Editorial
Copyright ©The Author(s) 2022. Published by Baishideng Publishing Group Inc. All rights reserved.
World J Radiol. Mar 28, 2022; 14(3): 55-59
Published online Mar 28, 2022. doi: 10.4329/wjr.v14.i3.55
Artificial intelligence in dentomaxillofacial radiology
Seyide Tugce Gokdeniz, Kıvanç Kamburoğlu
Seyide Tugce Gokdeniz, Kıvanç Kamburoğlu, Department of Dentomaxillofacial Radiology, Ankara University Faculty of Dentistry, Ankara 06500, Turkey
Author contributions: Gökdeniz ST and Kamburoğlu K have made substantial contributions to conception and writing of the paper and revising it critically for important intellectual content; both have approved the final version to be published and assume full responsibility for its content; all authors have agreed to the order of authorship prior to submission.
Conflict-of-interest statement: Authors declare no conflict of interests for this article.
Open-Access: This article is an open-access article that was selected by an in-house editor and fully peer-reviewed by external reviewers. It is distributed in accordance with the Creative Commons Attribution NonCommercial (CC BY-NC 4.0) license, which permits others to distribute, remix, adapt, build upon this work non-commercially, and license their derivative works on different terms, provided the original work is properly cited and the use is non-commercial.

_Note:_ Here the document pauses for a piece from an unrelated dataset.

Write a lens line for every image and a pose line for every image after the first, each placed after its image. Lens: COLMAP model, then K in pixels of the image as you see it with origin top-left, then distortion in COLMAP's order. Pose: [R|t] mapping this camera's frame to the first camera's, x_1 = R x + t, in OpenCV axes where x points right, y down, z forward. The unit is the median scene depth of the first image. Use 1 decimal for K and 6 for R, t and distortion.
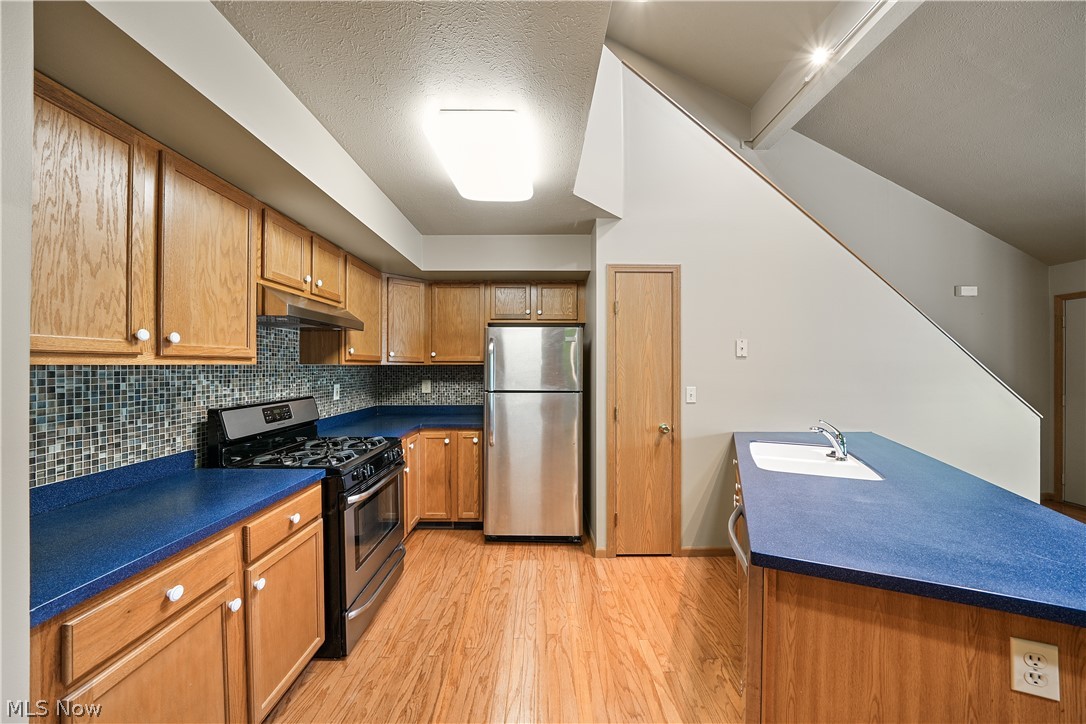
lens RADIAL K [[375.9, 0, 538.5], [0, 375.9, 364.9], [0, 0, 1]] dist [-0.024137, 0.002122]
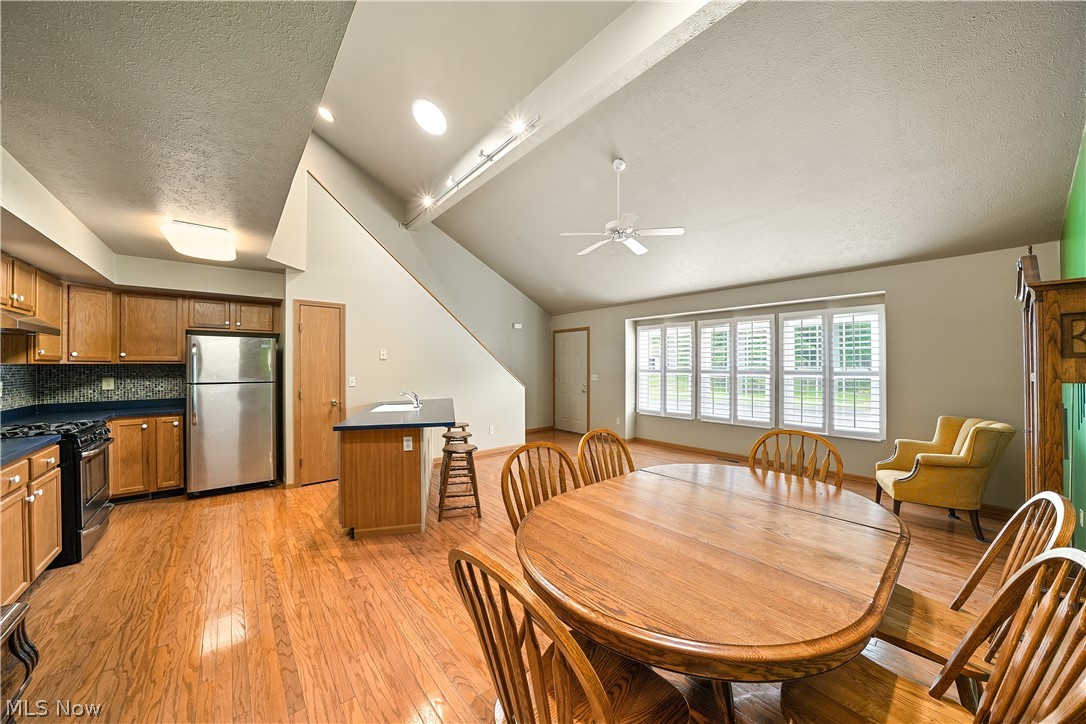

See: https://creativecommons.org/Licenses/by-nc/4.0/
Corresponding author: Kıvanç Kamburoğlu, DDS, MSc, PhD, Professor, Department of Dentomaxillofacial Radiology, Ankara University Faculty of Dentistry, Besevler, Ankara 06500, Turkey. dtkivo@yahoo.com
Received: March 20, 2021
Peer-review started: March 20, 2021
First decision: July 18, 2021
Revised: September 5, 2021
Accepted: February 22, 2022
Article in press: February 22, 2022
Published online: March 28, 2022
Abstract

Artificial intelligence (AI) has the potential to revolutionize healthcare and dentistry. Recently, there has been much interest in the development of AI applications. Dentomaxillofacial radiology (DMFR) is within the scope of these applications due to its compatibility with image processing methods. Classification and segmentation of teeth, automatic marking of anatomical structures and cephalometric analysis, determination of early dental diseases, gingival, periodontal diseases and evaluation of risk groups, diagnosis of certain diseases, such as; osteoporosis that can be detected in jaw radiographs are among studies conducted by using radiological images. Further research in the field of AI will make great contributions to DMFR. We aim to discuss most recent AI-based studies in the field of DMFR.

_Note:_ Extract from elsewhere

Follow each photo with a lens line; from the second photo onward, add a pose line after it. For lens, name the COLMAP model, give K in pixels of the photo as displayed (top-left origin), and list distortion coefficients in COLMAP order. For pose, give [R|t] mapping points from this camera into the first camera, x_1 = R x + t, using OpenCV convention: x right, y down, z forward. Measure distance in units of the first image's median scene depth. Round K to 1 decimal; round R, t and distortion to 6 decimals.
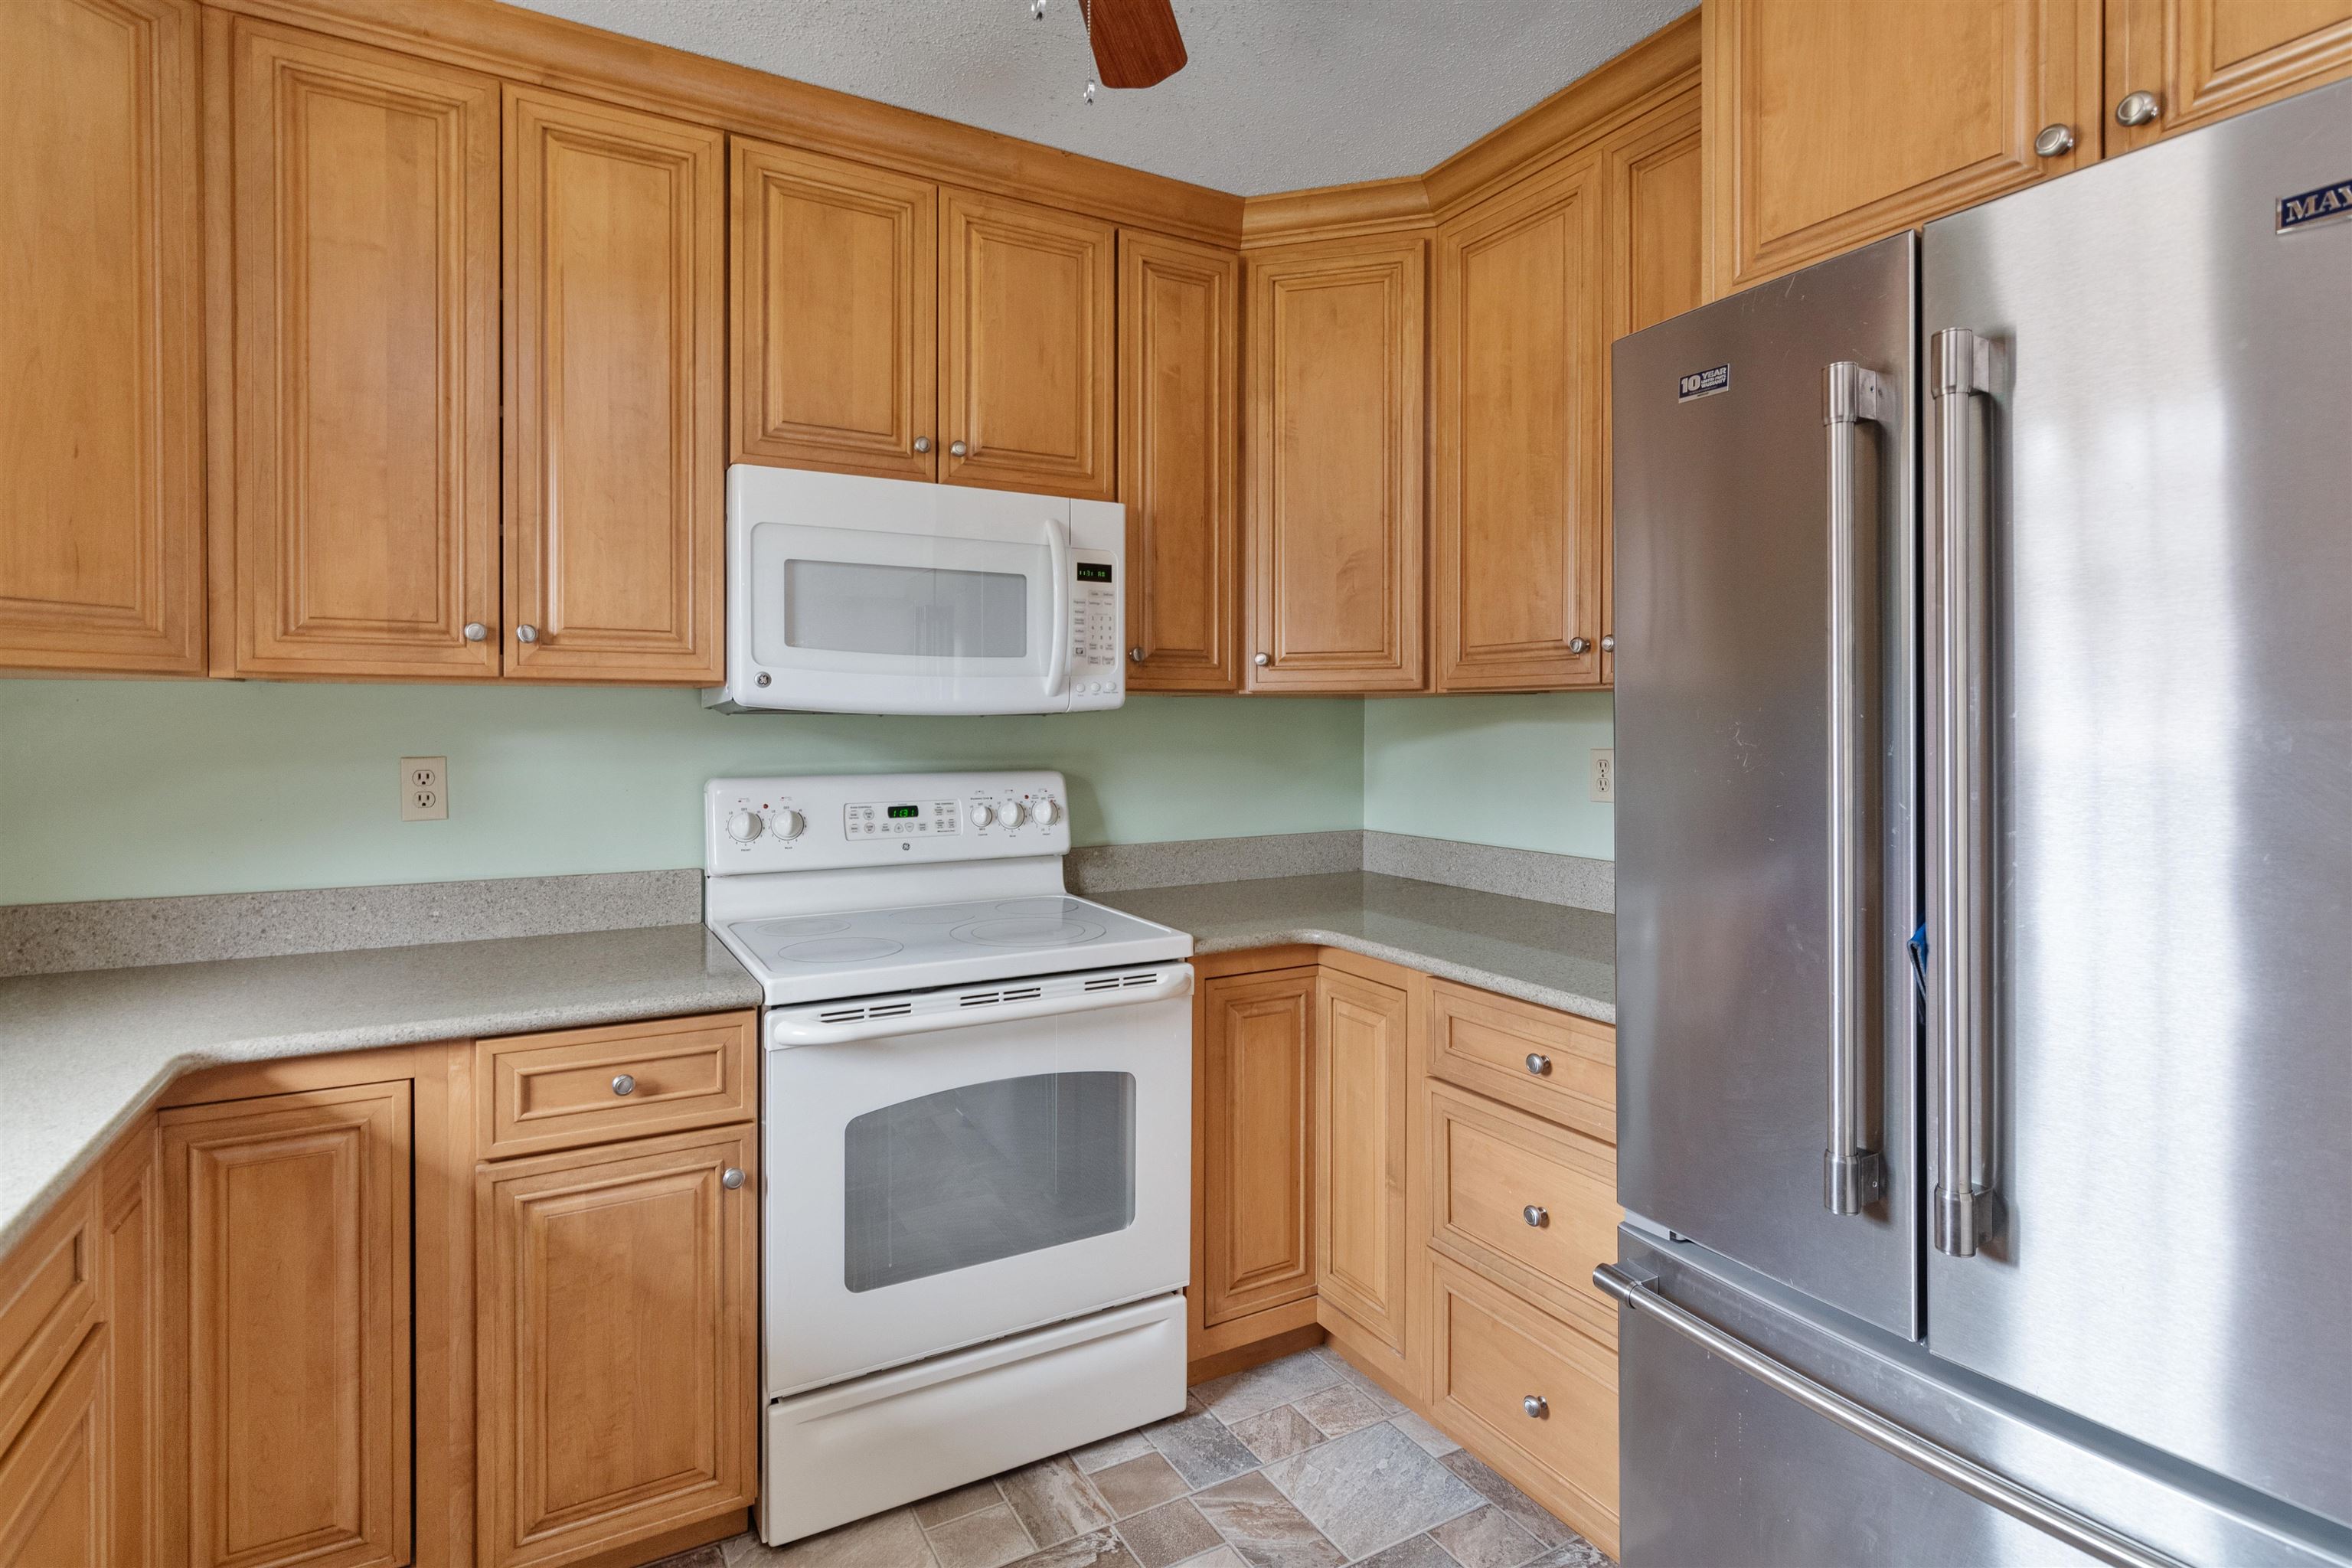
lens RADIAL K [[1153.8, 0, 1172.4], [0, 1153.8, 740.8], [0, 0, 1]] dist [-0.001041, 0.000403]
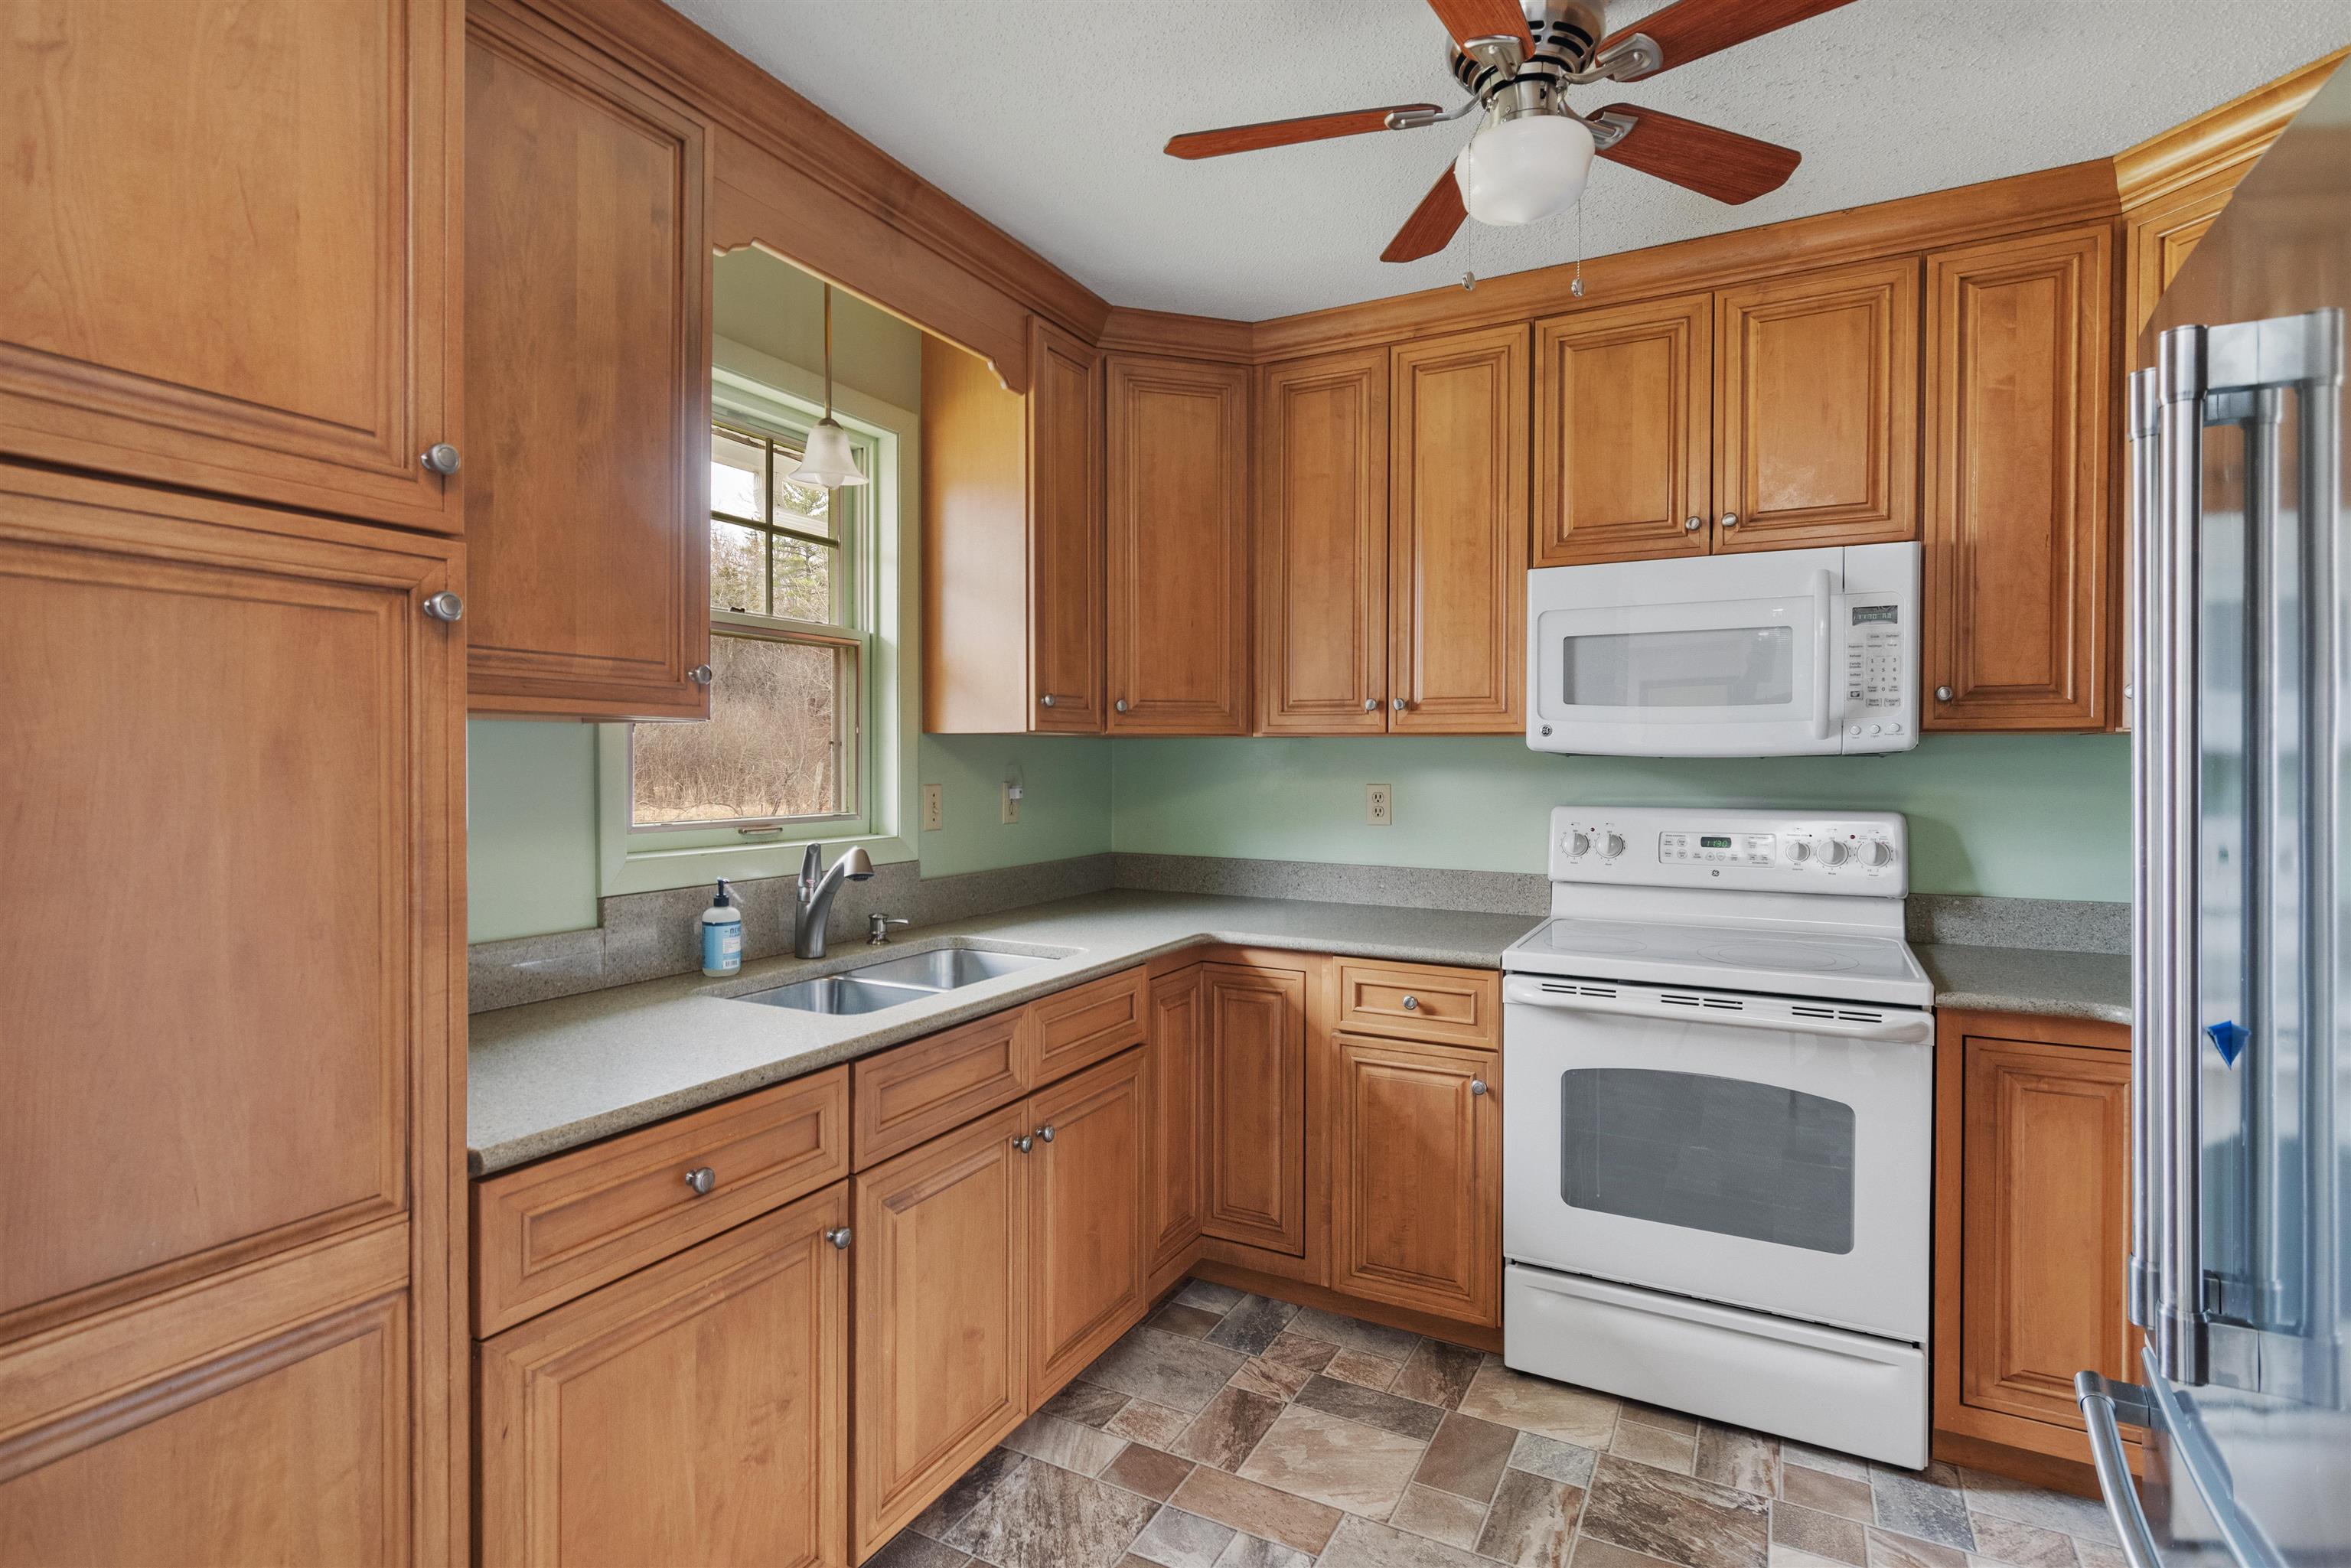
lens RADIAL K [[1138.8, 0, 1175.5], [0, 1138.8, 784.0], [0, 0, 1]] dist [-0.001103, -0.000347]
pose [[0.543895, 0.020485, -0.838904, 0.501688], [-0.015365, 0.999778, 0.014452, -0.004213], [0.839013, 0.005030, 0.544088, -0.059686]]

Keywords: Artificial intelligence, Diagnostic imaging, Radiology, Dentistry

Core Tip: Scientists are enthusiastic about conducting artificial intelligence (AI) research related to dentomaxillofacial radiology (DMFR). Image and patient recognition are important in DMFR, however initial investment costs are still high and misdiagnosis may occur in real clinical situations. Up until now, DMFR related AI studies revealed successful results to some extent, however human physiological system is so complex that AI can be a supplementary method but not a substitution for human knowledge, capability and decision-making ability.